BACKGROUND AND SUMMARY OF THE INVENTION
The present invention relates to a heat pipe and method that incorporates thermal storage within the heat pipe and eliminates problems associated with incongruent melting, poor thermal conductivity, and the like. More particularly, the present invention is directed to a heat pipe which uses vapor-solid thermal storage of the excess heat pipe working fluid vapor within the heat pipe itself. Because the thermal storage is integrated into the heat pipe and uses the heat pipe working fluid, the thermal storage system is compact and lightweight.
A basic problem with all satellites is the problem of heat rejection. The problem is compounded in low earth orbit satellites where the effective space temperature for radiation heat transfer is quite high (typically 227K), thus requiring in relatively large thermal radiators. For all satellites, however, the problem is complicated by the lack of available surface area and/or the necessary radiation size of the radiators.
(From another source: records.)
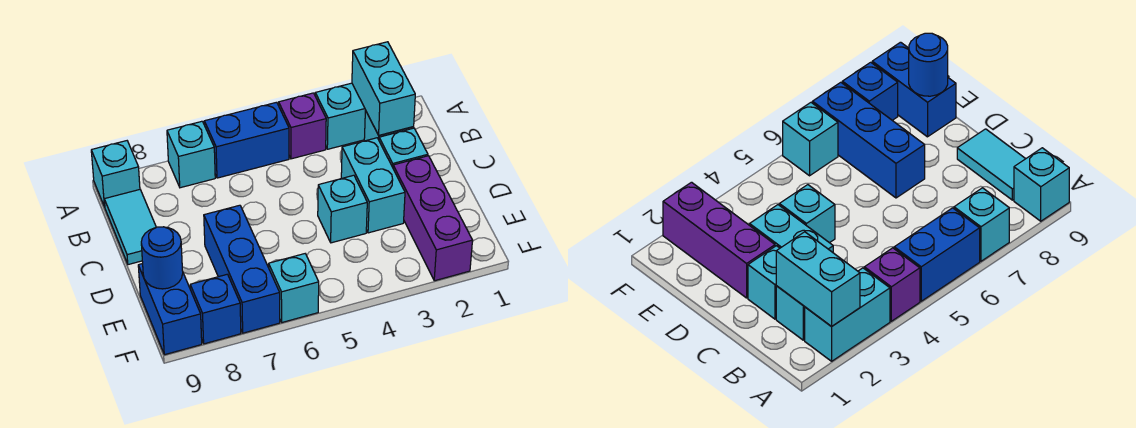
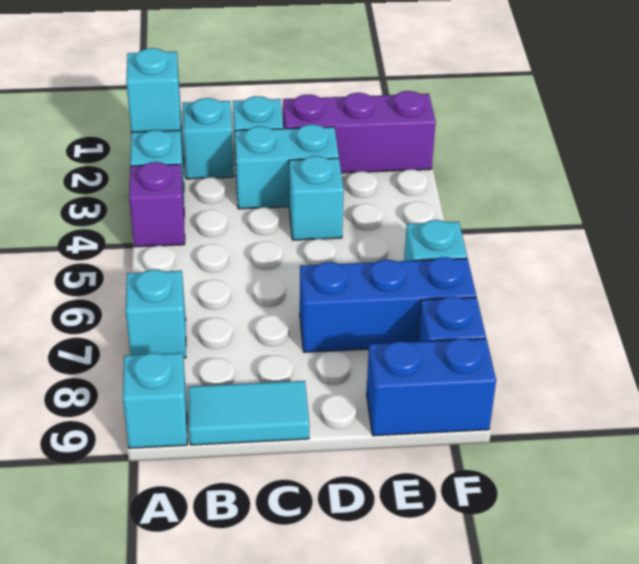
cyan brick A2:B2 level 2 -> cyan brick A2 level 2
blue brick A5:A6 level 1 -> none
blue round brick E9 level 2 -> none

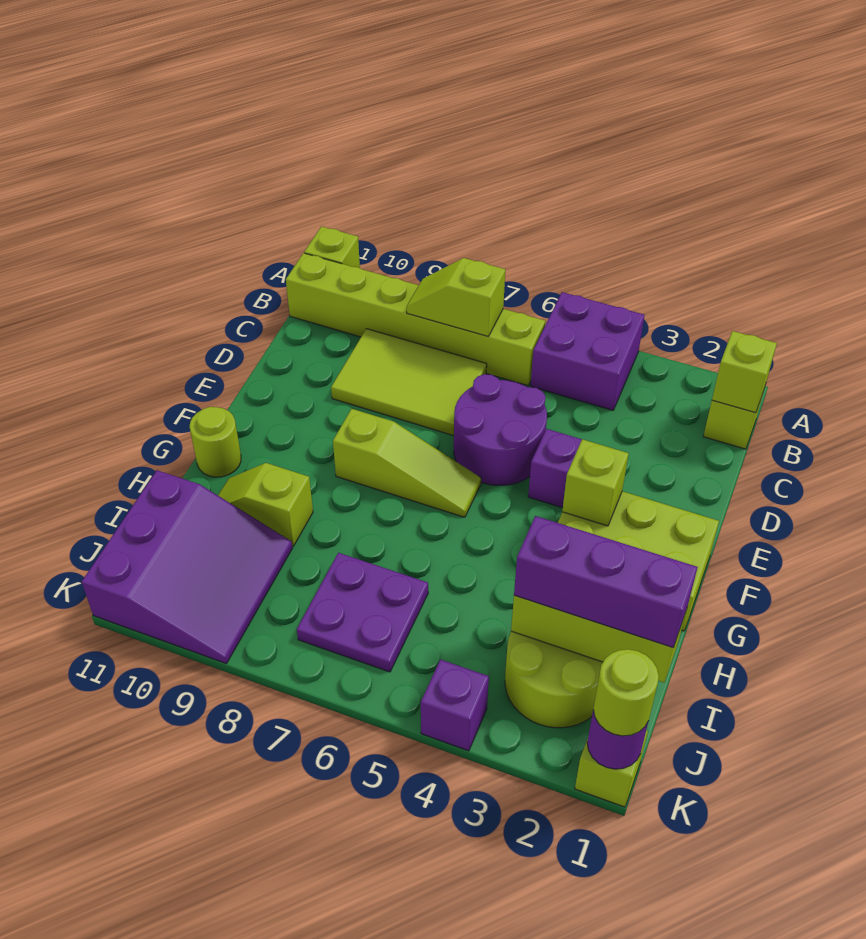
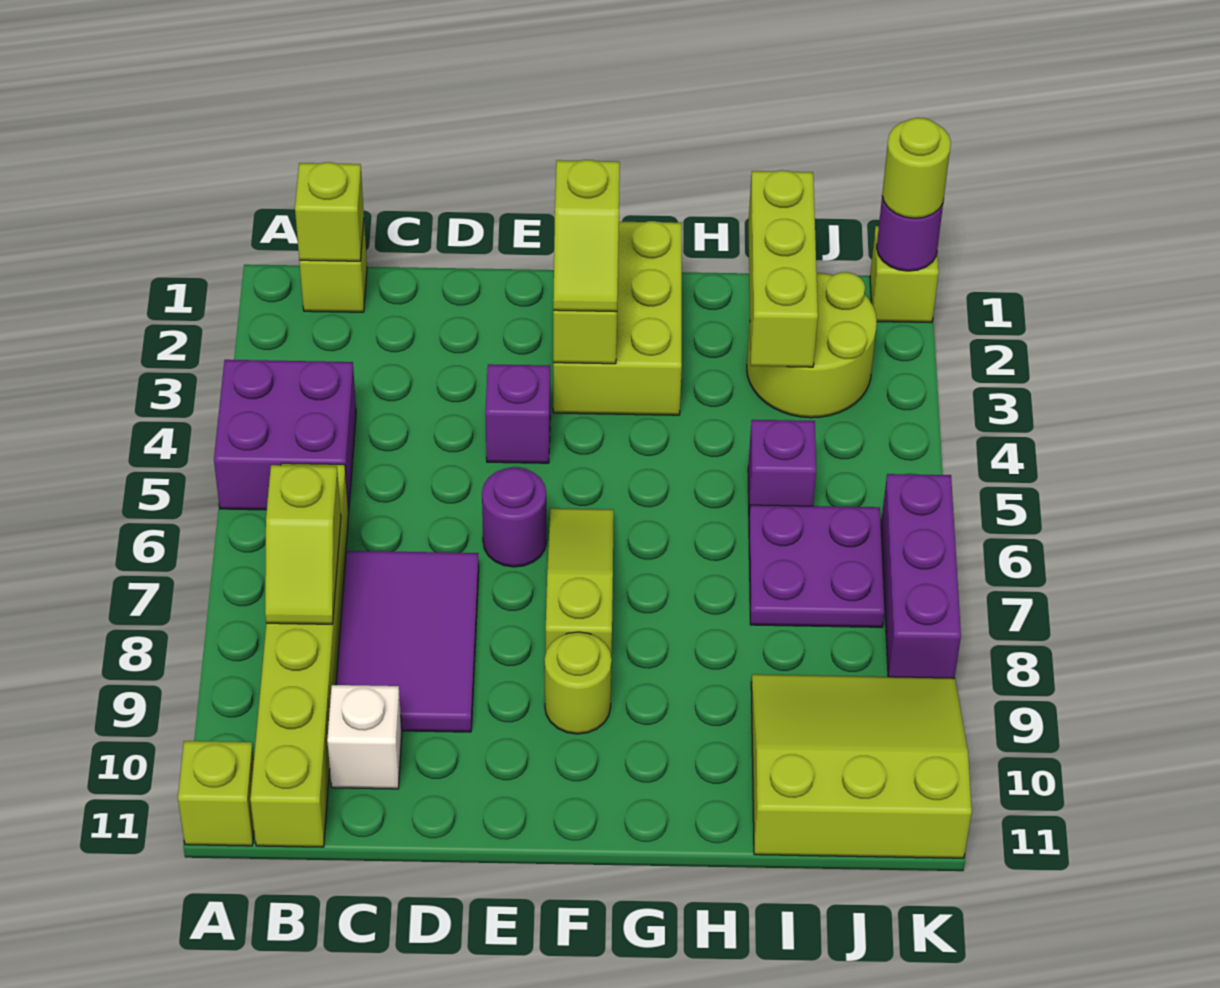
lime tile C7:D9 level 1 -> purple tile C7:D9 level 1
none -> white brick C10 level 1
purple round brick D5:E6 level 1 -> purple round brick E6 level 1
lime round brick G11 level 1 -> lime round brick F9 level 1
lime slope H9:H10 level 1 top 9 -> lime slope F2:F3 level 3 top 2
purple brick I1:I3 level 3 -> purple brick K6:K8 level 1
purple slope I9:K11 level 1 top 11 -> lime slope I9:K11 level 1 top 11
purple brick K4 level 1 -> purple brick I5 level 1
One solution used in high power satellites has been the use of a heat pump to elevate the radiation rejection temperature and thereby reduce the area of the thermal radiator. Although this approach works for all size satellites, the mass and area reductions are greater for high-power satellites. Heat pumps may also have some beneficial applications in smaller satellites, but typically these small satellites have accomplished their heat rejection requirements with a passive heat rejection system. As a matter of fact, the use of an active system is perceived as a major drawback in small satellites.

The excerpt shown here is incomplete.